Why Hackers Must Welcome Social Justice Advocates - pron
https://medium.com/@coralineada/why-hackers-must-welcome-social-justice-advocates-1f8d7e216b00#.kp1vthwtq
======
WalterSear
In general, since the article is titled with an adversarial generalization,
Social Justice Advocates need to do a better job of projecting the empathy and
inclusionariness that the most vocal of them demand of others, instead of
making bullet points of how other people need to change their behaviour.

They might find that empathizing with others may give them the insight they
need to to influence the cultural norms and social behaviours they wish to
change.

Relevant, but not entirely on this point:
[http://www.theguardian.com/lifeandstyle/2015/nov/27/prejudic...](http://www.theguardian.com/lifeandstyle/2015/nov/27/prejudice-
discrimination-the-reality)

------
venomsnake
___First-time contributors are regularly dismissed and even attacked for naive
implementations of needed functionality. Projects that favor the contributions
of established developers do not leave space for learning, growth and failure
when they punish newcomers for their lack of experience._ __

What the author seems to not recognize is that some of those projects are
critical and some of them are used and protect activists in jurisdictions in
which advocacy actually have non trivial risks.

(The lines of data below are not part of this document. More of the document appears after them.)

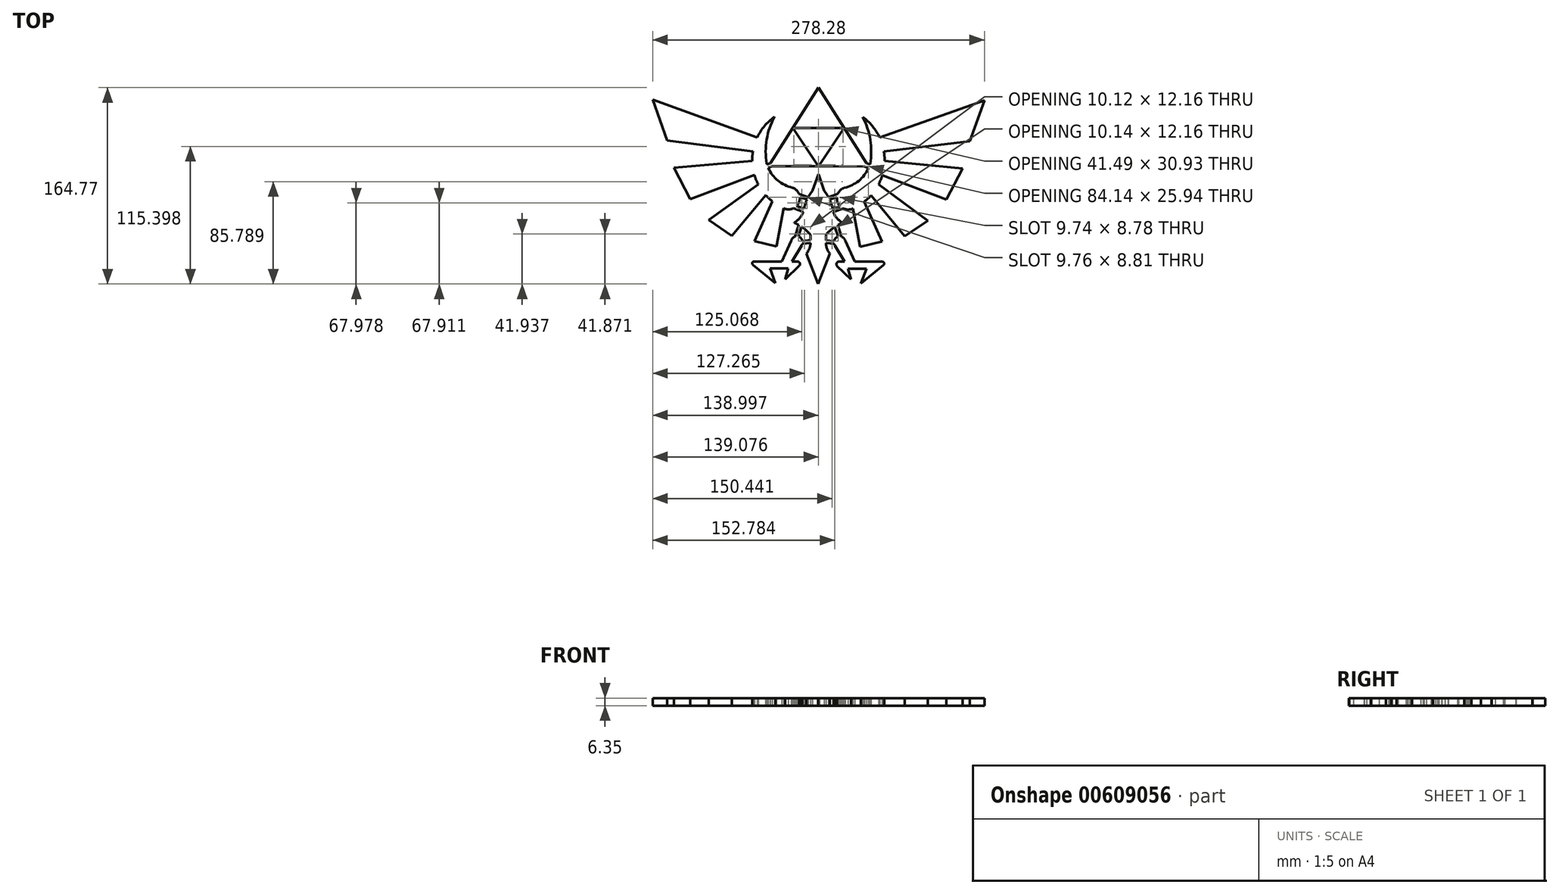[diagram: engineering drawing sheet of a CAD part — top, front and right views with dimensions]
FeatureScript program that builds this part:
annotation { "Feature Type Name" : "Feature", "Feature Type Description" : "" }
export const myFeature = defineFeature(function(context is Context, id is Id, definition is map)
    precondition{}
    {
        {
            var Q0;
            Q0=qCreatedBy(makeId("Top.planeOp"),FACE);
            var sketch = newSketch(context, id + "F0", { "sketchPlane" : qUnion([Q0])});
            skArc(sketch, "E0", {"start": v(-28.79, -20.12) * mm, "mid": v(-24.77, -21.01) * mm, "end": v(-20.76, -20.1) * mm});
            skLineSegment(sketch, "E1", {"start": v(-38.33, -14.34) * mm, "end": v(-53.53, -47.7) * mm});
            skLineSegment(sketch, "E2", {"start": v(-53.53, -47.7) * mm, "end": v(-35.08, -52.18) * mm});
            skLineSegment(sketch, "E3", {"start": v(-35.08, -52.18) * mm, "end": v(-28.79, -20.12) * mm});
            skLineSegment(sketch, "E4", {"start": v(-43.98, -9.01) * mm, "end": v(-72.5, -43.13) * mm});
            skLineSegment(sketch, "E5", {"start": v(-72.5, -43.13) * mm, "end": v(-91.8, -29.95) * mm});
            skLineSegment(sketch, "E6", {"start": v(-91.8, -29.95) * mm, "end": v(-50.28, 0.16) * mm});
            skLineSegment(sketch, "E7", {"start": v(-53.41, 7.92) * mm, "end": v(-107.23, -12.28) * mm});
            skLineSegment(sketch, "E8", {"start": v(-107.23, -12.28) * mm, "end": v(-120.85, 13.84) * mm});
            skLineSegment(sketch, "E9", {"start": v(-120.85, 13.84) * mm, "end": v(-55.26, 19.83) * mm});
            skLineSegment(sketch, "E10", {"start": v(-54.69, 27.79) * mm, "end": v(-126.62, 36.86) * mm});
            skLineSegment(sketch, "E11", {"start": v(-126.62, 36.86) * mm, "end": v(-138.76, 71.25) * mm});
            skLineSegment(sketch, "E12", {"start": v(-138.76, 71.25) * mm, "end": v(-51.03, 39.53) * mm});
            skArc(sketch, "E13", {"start": v(-36.63, 56.77) * mm, "mid": v(-44.94, 49.07) * mm, "end": v(-51.03, 39.53) * mm});
            skArc(sketch, "E14.trimOffspring", {"start": v(-54.69, 27.79) * mm, "mid": v(-55.16, 23.82) * mm, "end": v(-55.27, 19.83) * mm});
            skArc(sketch, "E15.trimOffspring", {"start": v(-53.44, 7.9) * mm, "mid": v(-52.06, 3.95) * mm, "end": v(-50.32, 0.14) * mm});
            skArc(sketch, "E16.trimOffspring", {"start": v(-44, -9.04) * mm, "mid": v(-41.29, -11.83) * mm, "end": v(-38.34, -14.37) * mm});
            skArc(sketch, "E17", {"start": v(-36.63, 56.77) * mm, "mid": v(-43.19, 37.67) * mm, "end": v(-43.16, 17.49) * mm});
            skArc(sketch, "E18", {"start": v(-43.16, 17.49) * mm, "mid": v(-43.09, 17.22) * mm, "end": v(-43, 16.96) * mm});
            skArc(sketch, "E19", {"start": v(-13.79, -50.98) * mm, "mid": v(-13.48, -50.39) * mm, "end": v(-13.26, -49.76) * mm});
            skLineSegment(sketch, "E20", {"start": v(-22.58, -47.14) * mm, "end": v(-30.59, -64.63) * mm});
            skLineSegment(sketch, "E21", {"start": v(-30.59, -64.63) * mm, "end": v(-53.76, -64.63) * mm});
            skLineSegment(sketch, "E22", {"start": v(-22.04, -64.63) * mm, "end": v(-17.52, -64.63) * mm});
            skLineSegment(sketch, "E23", {"start": v(-13.79, -50.98) * mm, "end": v(-22.04, -64.63) * mm});
            skArc(sketch, "E24", {"start": v(-53.47, -64.63) * mm, "mid": v(-55.2, -65.58) * mm, "end": v(-54.75, -67.5) * mm});
            skArc(sketch, "E25", {"start": v(-16.15, -68.69) * mm, "mid": v(-15.4, -66.17) * mm, "end": v(-17.52, -64.63) * mm});
            skLineSegment(sketch, "E26", {"start": v(-15.83, -68.38) * mm, "end": v(-27.53, -79.54) * mm});
            skLineSegment(sketch, "E27", {"start": v(-27.53, -79.54) * mm, "end": v(-25.03, -70.53) * mm});
            skLineSegment(sketch, "E28", {"start": v(-25.03, -70.53) * mm, "end": v(-40.41, -70.53) * mm});
            skLineSegment(sketch, "E29", {"start": v(-40.41, -70.53) * mm, "end": v(-35.86, -82.97) * mm});
            skLineSegment(sketch, "E30", {"start": v(-35.86, -82.97) * mm, "end": v(-54.75, -67.5) * mm});
            skLineSegment(sketch, "E31", {"start": v(0, 8.03) * mm, "end": v(-4.66, -5.48) * mm});
            skArc(sketch, "E32", {"start": v(-4.66, -5.48) * mm, "mid": v(-6.6, -8) * mm, "end": v(-8.28, -10.68) * mm});
            skArc(sketch, "E33", {"start": v(-20.17, -32.15) * mm, "mid": v(-15.52, -28.26) * mm, "end": v(-12.38, -23.07) * mm});
            skArc(sketch, "E34", {"start": v(-6.43, -42.15) * mm, "mid": v(-9.93, -38.58) * mm, "end": v(-13.88, -35.52) * mm});
            skArc(sketch, "E35", {"start": v(-9.73, -57.97) * mm, "mid": v(-7.47, -54.25) * mm, "end": v(-6.43, -50.01) * mm});
            skLineSegment(sketch, "E36", {"start": v(-6.43, -42.15) * mm, "end": v(-6.43, -46.8) * mm});
            skLineSegment(sketch, "E37", {"start": v(-9.73, -57.97) * mm, "end": v(0, -83.54) * mm});
            skLineSegment(sketch, "E38", {"start": v(-20.43, 46.05) * mm, "end": v(-0.78, 16.4) * mm});
            skLineSegment(sketch, "E39", {"start": v(0, 15.22) * mm, "end": v(-38.54, 15.22) * mm});
            skLineSegment(sketch, "E40", {"start": v(-40.13, 17.92) * mm, "end": v(-21.27, 47.32) * mm});
            skLineSegment(sketch, "E41", {"start": v(-21.27, 47.32) * mm, "end": v(0.4, 81.23) * mm});
            skLineSegment(sketch, "E42", {"start": v(-19.67, 47.32) * mm, "end": v(0, 47.32) * mm});
            skLineSegment(sketch, "E43", {"start": v(-16.07, -8) * mm, "end": v(-8.28, -10.68) * mm});
            skLineSegment(sketch, "E44", {"start": v(-15.4, -10.68) * mm, "end": v(-9.29, -12.65) * mm});
            skLineSegment(sketch, "E45", {"start": v(-18.1, -18.23) * mm, "end": v(-11.78, -20.44) * mm});
            skLineSegment(sketch, "E46", {"start": v(-20.76, -20.1) * mm, "end": v(-12.38, -23.07) * mm});
            skArc(sketch, "E47.trimOffspring", {"start": v(-16.07, -8) * mm, "mid": v(-18.29, -4.76) * mm, "end": v(-21.63, -2.7) * mm});
            skArc(sketch, "E48.trimOffspring", {"start": v(-9.29, -12.65) * mm, "mid": v(-10.79, -16.47) * mm, "end": v(-11.78, -20.44) * mm});
            skArc(sketch, "E49.trimOffspring", {"start": v(-18.1, -18.23) * mm, "mid": v(-15.9, -14.76) * mm, "end": v(-15.4, -10.68) * mm});
            skLineSegment(sketch, "E50", {"start": v(-19.52, -43.9) * mm, "end": v(-16.34, -34.01) * mm});
            skLineSegment(sketch, "E51", {"start": v(-16.56, -43.84) * mm, "end": v(-13.88, -35.52) * mm});
            skLineSegment(sketch, "E52", {"start": v(-13.15, -47.68) * mm, "end": v(-6.43, -46.8) * mm});
            skLineSegment(sketch, "E53", {"start": v(-13.26, -49.76) * mm, "end": v(-6.43, -49.06) * mm});
            skArc(sketch, "E54.trimOffspring", {"start": v(-13.15, -47.68) * mm, "mid": v(-14.3, -45.27) * mm, "end": v(-16.56, -43.84) * mm});
            skLineSegment(sketch, "E55.trimOffspring", {"start": v(-6.43, -49.06) * mm, "end": v(-6.43, -50.01) * mm});
            skArc(sketch, "E56.trimOffspring", {"start": v(-19.52, -43.9) * mm, "mid": v(-21.44, -45.15) * mm, "end": v(-22.58, -47.14) * mm});
            skArc(sketch, "E57.trimOffspring", {"start": v(-16.34, -34.01) * mm, "mid": v(-18.22, -33.03) * mm, "end": v(-20.17, -32.15) * mm});
            skLineSegment(sketch, "E58", {"start": v(-40.13, 17.92) * mm, "end": v(-43, 16.96) * mm});
            skLineSegment(sketch, "E59", {"start": v(-38.54, 15.22) * mm, "end": v(-41.83, 13.84) * mm});
            skArc(sketch, "E60.trimOffspring", {"start": v(-41.83, 13.84) * mm, "mid": v(-33.7, 3.16) * mm, "end": v(-21.63, -2.7) * mm});
            skLineSegment(sketch, "E61", {"start": v(-20.43, 46.05) * mm, "end": v(-19.67, 47.32) * mm});
            skLineSegment(sketch, "E62.MirrorCS", {"start": v(6.6, -49.09) * mm, "end": v(6.6, -50.04) * mm});
            skArc(sketch, "E63.MirrorCS", {"start": v(43.66, 17.27) * mm, "mid": v(43.58, 17.01) * mm, "end": v(43.5, 16.75) * mm});
            skLineSegment(sketch, "E64.MirrorCS", {"start": v(40.62, 17.73) * mm, "end": v(43.5, 16.75) * mm});
            skLineSegment(sketch, "E65.MirrorCS", {"start": v(13.43, -49.83) * mm, "end": v(6.6, -49.09) * mm});
            skArc(sketch, "E66.MirrorCS", {"start": v(13.94, -51.05) * mm, "mid": v(13.64, -50.45) * mm, "end": v(13.43, -49.83) * mm});
            skLineSegment(sketch, "E67.MirrorCS", {"start": v(13.33, -47.75) * mm, "end": v(6.61, -46.83) * mm});
            skArc(sketch, "E68.MirrorCS", {"start": v(16.44, -8.08) * mm, "mid": v(18.67, -4.85) * mm, "end": v(22.03, -2.81) * mm});
            skLineSegment(sketch, "E69.MirrorCS", {"start": v(22.13, -64.74) * mm, "end": v(17.61, -64.72) * mm});
            skArc(sketch, "E70.MirrorCS", {"start": v(13.33, -47.75) * mm, "mid": v(14.49, -45.34) * mm, "end": v(16.75, -43.92) * mm});
            skLineSegment(sketch, "E71.MirrorCS", {"start": v(15.76, -10.76) * mm, "end": v(9.63, -12.7) * mm});
            skArc(sketch, "E72.MirrorCS", {"start": v(6.64, -42.19) * mm, "mid": v(10.15, -38.63) * mm, "end": v(14.12, -35.59) * mm});
            skLineSegment(sketch, "E73.MirrorCS", {"start": v(6.64, -42.19) * mm, "end": v(6.61, -46.83) * mm});
            skArc(sketch, "E74.MirrorCS", {"start": v(19.71, -44) * mm, "mid": v(21.63, -45.26) * mm, "end": v(22.76, -47.25) * mm});
            skArc(sketch, "E75.MirrorCS", {"start": v(53.56, -64.9) * mm, "mid": v(55.3, -65.85) * mm, "end": v(54.82, -67.77) * mm});
            skLineSegment(sketch, "E76.MirrorCS", {"start": v(39.03, 15.03) * mm, "end": v(42.3, 13.63) * mm});
            skLineSegment(sketch, "E77.MirrorCS", {"start": v(16.44, -8.08) * mm, "end": v(8.63, -10.72) * mm});
            skLineSegment(sketch, "E78.MirrorCS", {"start": v(21.06, 45.95) * mm, "end": v(20.3, 47.23) * mm});
            skArc(sketch, "E79.MirrorCS", {"start": v(16.22, -68.77) * mm, "mid": v(15.48, -66.25) * mm, "end": v(17.61, -64.72) * mm});
            skLineSegment(sketch, "E80.MirrorCS", {"start": v(18.41, -18.31) * mm, "end": v(12.1, -20.5) * mm});
            skArc(sketch, "E81.MirrorCS", {"start": v(44.37, -9.25) * mm, "mid": v(41.64, -12.03) * mm, "end": v(38.68, -14.55) * mm});
            skArc(sketch, "E82.MirrorCS", {"start": v(5.04, -5.5) * mm, "mid": v(6.97, -8.02) * mm, "end": v(8.63, -10.72) * mm});
            skArc(sketch, "E83.MirrorCS", {"start": v(16.58, -34.1) * mm, "mid": v(18.47, -33.12) * mm, "end": v(20.42, -32.25) * mm});
            skArc(sketch, "E84.MirrorCS", {"start": v(37.32, 56.59) * mm, "mid": v(45.59, 48.85) * mm, "end": v(51.63, 39.28) * mm});
            skLineSegment(sketch, "E85.MirrorCS", {"start": v(0.45, 8.03) * mm, "end": v(5.04, -5.5) * mm});
            skArc(sketch, "E86.MirrorCS", {"start": v(55.23, 27.52) * mm, "mid": v(55.68, 23.55) * mm, "end": v(55.78, 19.56) * mm});
            skLineSegment(sketch, "E87.MirrorCS", {"start": v(21.06, 45.95) * mm, "end": v(1.27, 16.4) * mm});
            skArc(sketch, "E88.MirrorCS", {"start": v(53.89, 7.64) * mm, "mid": v(52.49, 3.7) * mm, "end": v(50.72, -0.1) * mm});
            skArc(sketch, "E89.MirrorCS", {"start": v(29.1, -20.26) * mm, "mid": v(25.08, -21.13) * mm, "end": v(21.07, -20.21) * mm});
            skLineSegment(sketch, "E90.MirrorCS", {"start": v(38.67, -14.53) * mm, "end": v(53.7, -47.96) * mm});
            skLineSegment(sketch, "E91.MirrorCS", {"start": v(53.7, -47.96) * mm, "end": v(35.23, -52.36) * mm});
            skLineSegment(sketch, "E92.MirrorCS", {"start": v(35.23, -52.36) * mm, "end": v(29.1, -20.26) * mm});
            skLineSegment(sketch, "E93.MirrorCS", {"start": v(44.35, -9.23) * mm, "end": v(72.69, -43.49) * mm});
            skLineSegment(sketch, "E94.MirrorCS", {"start": v(72.69, -43.49) * mm, "end": v(92.06, -30.4) * mm});
            skLineSegment(sketch, "E95.MirrorCS", {"start": v(9.85, -58.02) * mm, "end": v(0, -83.54) * mm});
            skLineSegment(sketch, "E96.MirrorCS", {"start": v(35.86, -83.14) * mm, "end": v(54.82, -67.77) * mm});
            skLineSegment(sketch, "E97.MirrorCS", {"start": v(21.07, -20.21) * mm, "end": v(12.67, -23.14) * mm});
            skLineSegment(sketch, "E98.MirrorCS", {"start": v(30.68, -64.78) * mm, "end": v(53.85, -64.9) * mm});
            skLineSegment(sketch, "E99.MirrorCS", {"start": v(25.1, -70.65) * mm, "end": v(40.48, -70.73) * mm});
            skArc(sketch, "E100.MirrorCS", {"start": v(42.3, 13.63) * mm, "mid": v(34.13, 3) * mm, "end": v(22.03, -2.81) * mm});
            skLineSegment(sketch, "E101.MirrorCS", {"start": v(92.06, -30.4) * mm, "end": v(50.7, -0.08) * mm});
            skLineSegment(sketch, "E102.MirrorCS", {"start": v(53.86, 7.65) * mm, "end": v(107.57, -12.8) * mm});
            skLineSegment(sketch, "E103.MirrorCS", {"start": v(107.57, -12.8) * mm, "end": v(121.32, 13.25) * mm});
            skLineSegment(sketch, "E104.MirrorCS", {"start": v(121.32, 13.25) * mm, "end": v(55.76, 19.56) * mm});
            skLineSegment(sketch, "E105.MirrorCS", {"start": v(55.23, 27.52) * mm, "end": v(127.2, 36.24) * mm});
            skLineSegment(sketch, "E106.MirrorCS", {"start": v(127.2, 36.24) * mm, "end": v(139.52, 70.57) * mm});
            skLineSegment(sketch, "E107.MirrorCS", {"start": v(139.52, 70.57) * mm, "end": v(51.63, 39.28) * mm});
            skLineSegment(sketch, "E108.MirrorCS", {"start": v(0.48, 15.22) * mm, "end": v(39.03, 15.03) * mm});
            skLineSegment(sketch, "E109.MirrorCS", {"start": v(13.94, -51.05) * mm, "end": v(22.13, -64.74) * mm});
            skLineSegment(sketch, "E110.MirrorCS", {"start": v(20.3, 47.23) * mm, "end": v(0.64, 47.32) * mm});
            skLineSegment(sketch, "E111.MirrorCS", {"start": v(21.91, 47.22) * mm, "end": v(0.4, 81.23) * mm});
            skLineSegment(sketch, "E112.MirrorCS", {"start": v(40.62, 17.73) * mm, "end": v(21.91, 47.22) * mm});
            skLineSegment(sketch, "E113.MirrorCS", {"start": v(19.71, -44) * mm, "end": v(16.58, -34.1) * mm});
            skLineSegment(sketch, "E114.MirrorCS", {"start": v(27.55, -79.68) * mm, "end": v(25.1, -70.65) * mm});
            skArc(sketch, "E115.MirrorCS", {"start": v(20.42, -32.25) * mm, "mid": v(15.8, -28.33) * mm, "end": v(12.67, -23.14) * mm});
            skLineSegment(sketch, "E116.MirrorCS", {"start": v(22.76, -47.25) * mm, "end": v(30.68, -64.78) * mm});
            skArc(sketch, "E117.MirrorCS", {"start": v(9.63, -12.7) * mm, "mid": v(11.11, -16.52) * mm, "end": v(12.1, -20.5) * mm});
            skLineSegment(sketch, "E118.MirrorCS", {"start": v(15.9, -68.46) * mm, "end": v(27.55, -79.68) * mm});
            skArc(sketch, "E119.MirrorCS", {"start": v(37.32, 56.59) * mm, "mid": v(43.78, 37.46) * mm, "end": v(43.66, 17.27) * mm});
            skLineSegment(sketch, "E120.MirrorCS", {"start": v(16.75, -43.92) * mm, "end": v(14.12, -35.59) * mm});
            skLineSegment(sketch, "E121.MirrorCS", {"start": v(40.48, -70.73) * mm, "end": v(35.86, -83.14) * mm});
            skArc(sketch, "E122.MirrorCS", {"start": v(9.85, -58.02) * mm, "mid": v(7.61, -54.28) * mm, "end": v(6.6, -50.04) * mm});
            skArc(sketch, "E123.MirrorCS", {"start": v(18.41, -18.31) * mm, "mid": v(16.24, -14.83) * mm, "end": v(15.76, -10.76) * mm});
            skLineSegment(sketch, "E124", {"start": v(0, 15.22) * mm, "end": v(0.48, 15.22) * mm});
            skLineSegment(sketch, "E125", {"start": v(-0.78, 16.4) * mm, "end": v(1.27, 16.4) * mm});
            skLineSegment(sketch, "E126", {"start": v(0, 47.32) * mm, "end": v(0.64, 47.32) * mm});
            skLineSegment(sketch, "E127", {"start": v(0, 8.03) * mm, "end": v(0.21, 8.64) * mm});
            skLineSegment(sketch, "E128", {"start": v(0.45, 8.03) * mm, "end": v(0.21, 8.64) * mm});
            skSolve(sketch);
        }
        {
            var Q0;
            Q0=makeQuery(id+"F0.imprint","IMPRINT",FACE,{"disambiguationData":[TD([[makeQuery(id+"F0.imprint","IMPRINT",EDGE,{"derivedFrom":sQuery(id+"F0.wireOp",EDGE,"E0")}),1.0]])]});
            extrude(context, id + "F1", {"entities" : qUnion([Q0]), "depth" : 6.35 * mm, "offsetDistance" : 25.4 * mm});
        }
    });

If the inclusion means that we will get more Heartbleeds - is this really a
price we are willing to pay?

Also - open source is infinitely forkable - if you don't like the community or
culture - just fork it and build your own. I have always disliked the approach
of - join a community - force the community to change so it can accommodate
you. Which is the main tactic a lot of those Social Justice Advocates use.

Edit: Also a persons background don't matter when it comes to implementing FFT
or a red black tree. Which is why tech people tend to ignore it.